Jesus wholly offers himself to take away our sins. In this sacrifice shares the widow who gives all she has to live on.
In the Bible, as we know, to be a widow, orphan or a foreigner means, in general, to be poor. That is why the generosity of the widow of Zarephath surprises even more. And we can say the same about the generosity of the widow who gives all she has to live on.
But the surprise may turn out to be shock to not a few. To those, for instance, who say that religion robs these widows of the little they have. It makes them sad that prophets exploit fast the credulity of simple folks. Those who walk around in long robes prey on these folks also. Oh, to think that they love to go to the temple, beautiful for its stonework.
There are those, yes, who cheat widows out of their homes and say long prayers to hide it. And Jesus says this. Yet he deems worthy of praise the widow who only puts in two small coins worth a few cents. For she gives more than the rich who give from their surplus wealth; she gives all that she herself needs.
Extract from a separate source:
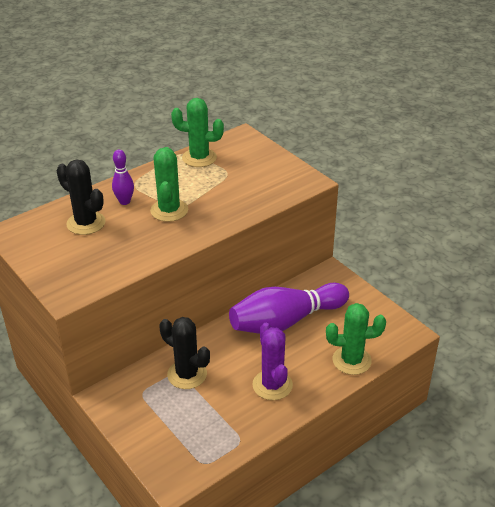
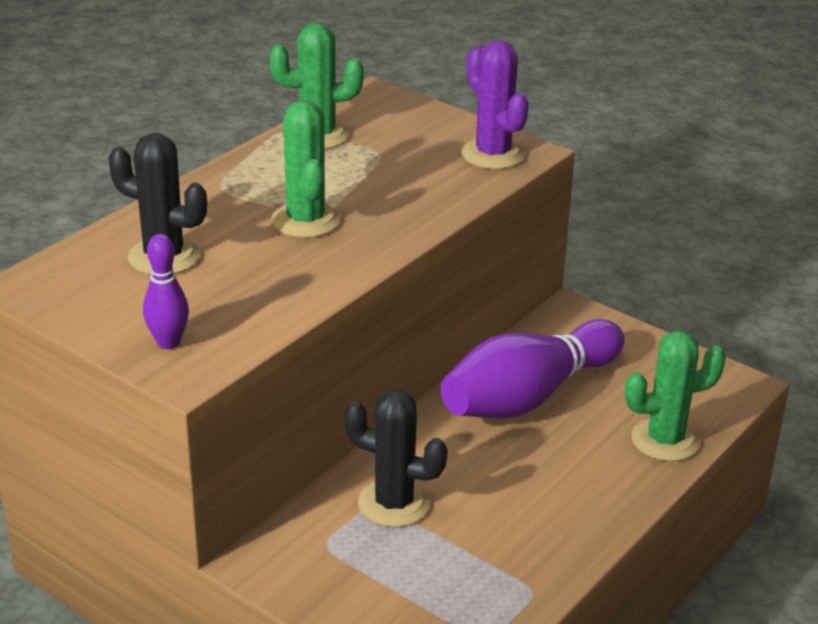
camera: 15 degrees left, 5 degrees down
purple bowling pin [112,150,134,205] -> purple bowling pin moved to [143,234,189,349]
purple cactus [253,323,293,400] -> purple cactus moved to [461,41,529,169]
And we should not make little of her faith and call it credulity. It is the faith of the Poor of Yahweh who live by faith (Rom 1, 17).
Hence, for the widow, God counts above all. Apart from him, she wants nothing on earth (Ps 73, 25); his love is better than life (Ps 63, 3). And the temple matters much to her; one day in it is better than a thousand elsewhere (Ps 84, 11). For God is there in an especial way.
The poor widow loves to the end.
The poor who puts in two coins is, of course, not among the wise. But she may know of, “How like a widow is she, who once was great among the nations” (Lam 1, 1). Or of, “We have become fatherless, our mothers widows” (Lam 5, 3). Does she think she is like the one who has become a widow? Is she deeply aware of her sins, her needs, and of God’s mercy? Is that why she does what is as touching as the woman’s deed in Lk 7, 36-50? The woman whose many sins Jesus forgives, hence, or since, she loves much?
The widow may or may not feel that she is like the nameless sinner. (She is not Mary Magdalen; she is every lowly and thankful person who feels forgiven, loved.) But just the same, the widow loves to the end. So, she loves as Jesus; he offers all—soul, mind, body, blood, life—for us.
And such self-emptying love is what saves us, and makes us Christian and human (SV.EN XII:222). It is what is the best of the Church. Selfishness, on the other hand, like that of the scribes that Jesus denounces, leads to doom. It makes us less Christian, less human.
Lord Jesus, you willed to be poor and to empty yourself. Make your will ours so that, like the widow, we offer all we are and have.